En l’espèce, la Commission administrative relève que le Défendeur a réservé le nom de domaine litigieux en usurpant l’identité d’une des filiales du Requérant, à savoir Bouygues Bâtiment Ile De France.

Le Requérant a par ailleurs soumis une copie d’écran montrant que le nom de domaine litigieux conduisait à une page Internet reprenant le contenu de certaines pages de son site.

De plus, la Commission administrative a examiné les copies d’emails adressés aux fournisseurs du Requérant à partir d’une adresse email incluant le nom de domaine litigieux.

La Commission administrative note que dans le domaine <bouygues-batiment.com> des enregistrements Mail Exchanger (“mx”) existent, démontrant ainsi que le nom de domaine litigieux était paramétré et prêt à être utilisé aux fins d’adresser des emails.

Ces courriels visaient à passer des commandes en se faisant passer pour l’entreprise du Requérant et ainsi tromper les fournisseurs de ce dernier à des fins d’escroquerie.

Enfin, la Commission administrative note que le Défendeur n’a pas répondu à la présente plainte pour, le cas échéant, contester les dires du Requérant.

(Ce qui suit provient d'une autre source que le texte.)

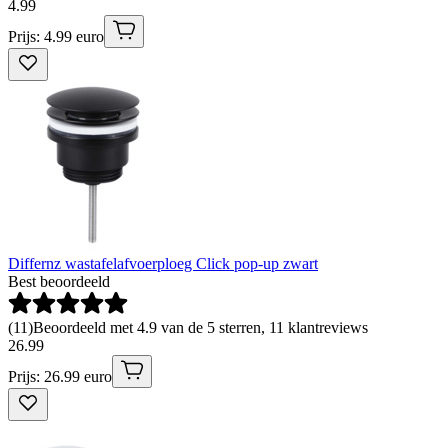
4
.
99
Prijs: 4.99 euro
Differnz wastafelafvoerploeg Click pop-up zwart
Best beoordeeld
(
11
)
Beoordeeld met 4.9 van de 5 sterren, 11 klantreviews
26
.
99
Prijs: 26.99 euro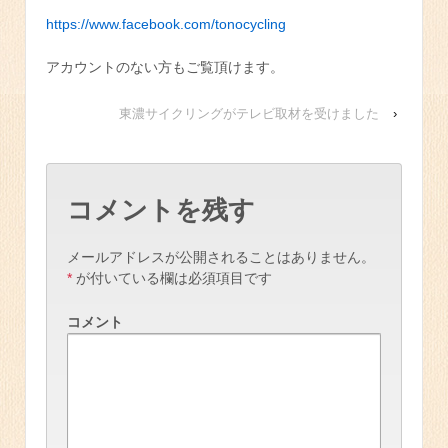
https://www.facebook.com/tonocycling
アカウントのない方もご覧頂けます。
東濃サイクリングがテレビ取材を受けました
›
コメントを残す
メールアドレスが公開されることはありません。
*
が付いている欄は必須項目です
コメント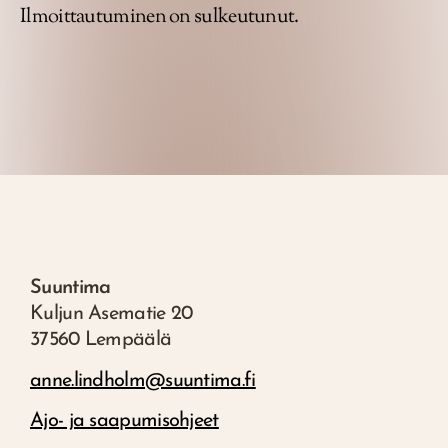
Ilmoittautuminen on sulkeutunut.
Suuntima
Kuljun Asematie 20
37560 Lempäälä
anne.lindholm@suuntima.fi
Ajo- ja saapumisohjeet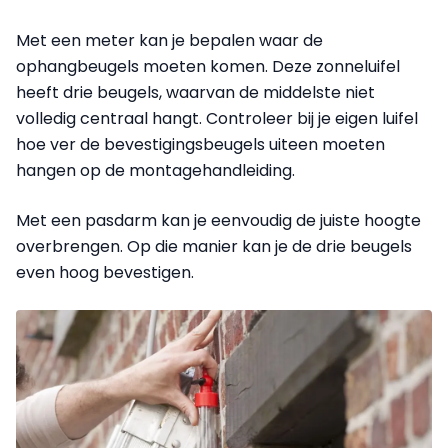
Met een
meter
kan je bepalen waar de
ophangbeugels moeten komen. Deze zonneluifel
heeft drie beugels, waarvan de middelste niet
volledig centraal hangt. Controleer bij je eigen luifel
hoe ver de bevestigings­beugels uiteen moeten
hangen op de montagehandleiding.
Met een
pasdarm
kan je eenvoudig de juiste hoogte
overbrengen. Op die manier kan je de drie beugels
even hoog bevestigen.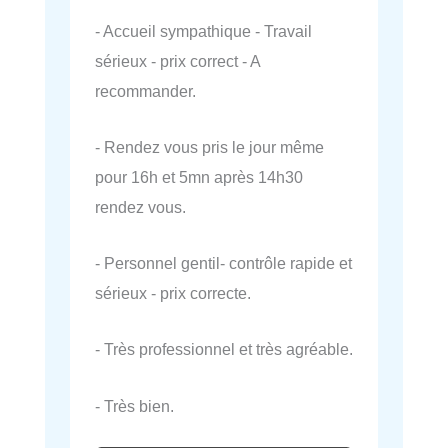
- Accueil sympathique - Travail
sérieux - prix correct - A
recommander.
- Rendez vous pris le jour même
pour 16h et 5mn après 14h30
rendez vous.
- Personnel gentil- contrôle rapide et
sérieux - prix correcte.
- Très professionnel et très agréable.
- Très bien.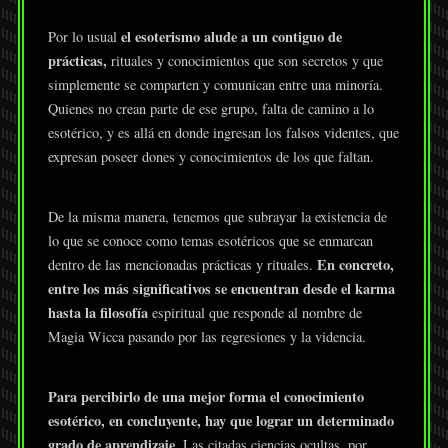
el esoterismo alude a un contiguo de
Por lo usual
prácticas,
rituales y conocimientos que son secretos y que
simplemente se comparten y comunican entre una minoría.
Quienes no crean parte de ese grupo, falta de camino a lo
esotérico, y es allá en donde ingresan los falsos videntes, que
expresan poseer dones y conocimientos de los que faltan.
De la misma manera, tenemos que subrayar la existencia de
lo que se conoce como temas esotéricos que se enmarcan
En concreto,
dentro de las mencionadas prácticas y rituales.
entre los más significativos se encuentran desde el karma
hasta la filosofía
espiritual que responde al nombre de
Magia Wicca pasando por las regresiones y la videncia.
Para percibirlo de una mejor forma el conocimiento
esotérico, en concluyente, hay que lograr un determinado
grado de aprendizaje
. Las citadas ciencias ocultas, por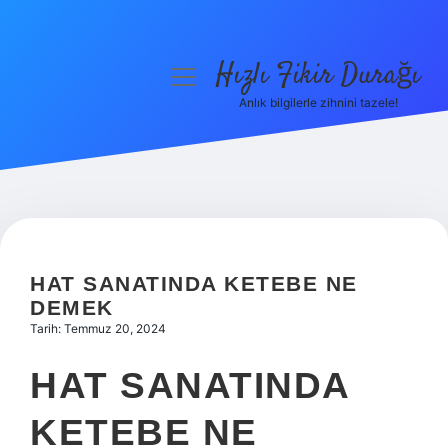
Hızlı Fikir Durağı
menüyü
aç
Anlık bilgilerle zihnini tazele!
Anasayfa
Gizlilik Politikası
Yasal Uyarı
Hakkımızda
HAT SANATINDA KETEBE NE
DEMEK
Tarih: Temmuz 20, 2024
HAT SANATINDA
KETEBE NE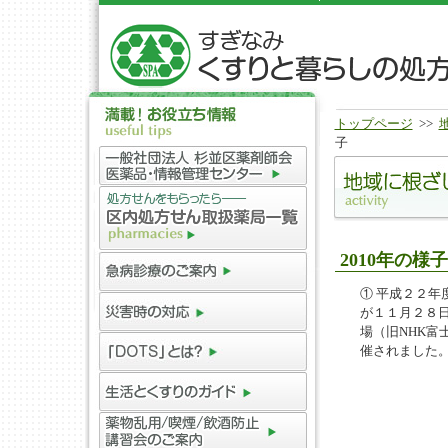
トップページ
>>
子
2010年の様子
① 平成２２年
が１１月２８
場（旧NHK富
催されまし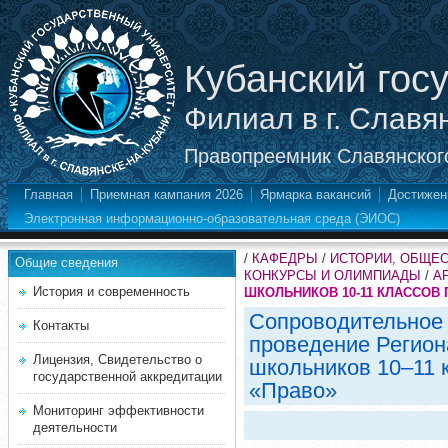
Кубанский гос
Филиал в г. Славя
Правопреемник Славянского
Главная
Приемная кампания 2026
Ярмарка вакансий
Достижен
Электронная информационно-образовательная среда (ЭИОС)
/
КАФЕДРЫ
/
ИСТОРИИ, ОБЩЕ
Общие сведения
КОНКУРСЫ И ОЛИМПИАДЫ
/
А
История и современность
ШКОЛЬНИКОВ 10-11 КЛАССОВ ПО
Сопроводительное 
Контакты
проведение Регио
Лицензия, Свидетельство о
школьников 10–11 
государственной аккредитации
«Право»
Мониторинг эффективности
деятельности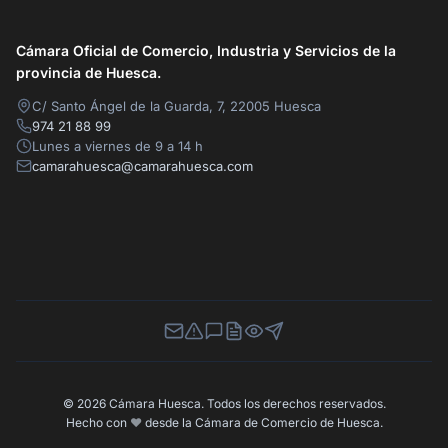
Cámara Oficial de Comercio, Industria y Servicios de la
provincia de Huesca.
C/ Santo Ángel de la Guarda, 7, 22005 Huesca
974 21 88 99
Lunes a viernes de 9 a 14 h
camarahuesca@camarahuesca.com
Newsletter
Canal de Denuncias
Buzón de Sugerencias
Perfil Contratante
Ley de Transparencia
Contacta con nosotros
© 2026 Cámara Huesca. Todos los derechos reservados.
Hecho con
❤️
desde la Cámara de Comercio de Huesca.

La Commission considère ces faits comme des preuves suffisantes de la mauvaise foi du Défendeur dans l’enregistrement et l’usage du nom de domaine litigieux.

En conséquence, la Commission administrative estime que la troisième condition posée au paragraphe 4(a)(iii) des Principes directeurs est remplie.

7. Décision

Pour les motifs ci-dessus exposés et conformément aux paragraphes 4(i) des Principes directeurs et 15 des Règles d’application, la Commission administrative ordonne le transfert du nom de domaine litigieux <bouygues-batiment.com> au profit du Requérant.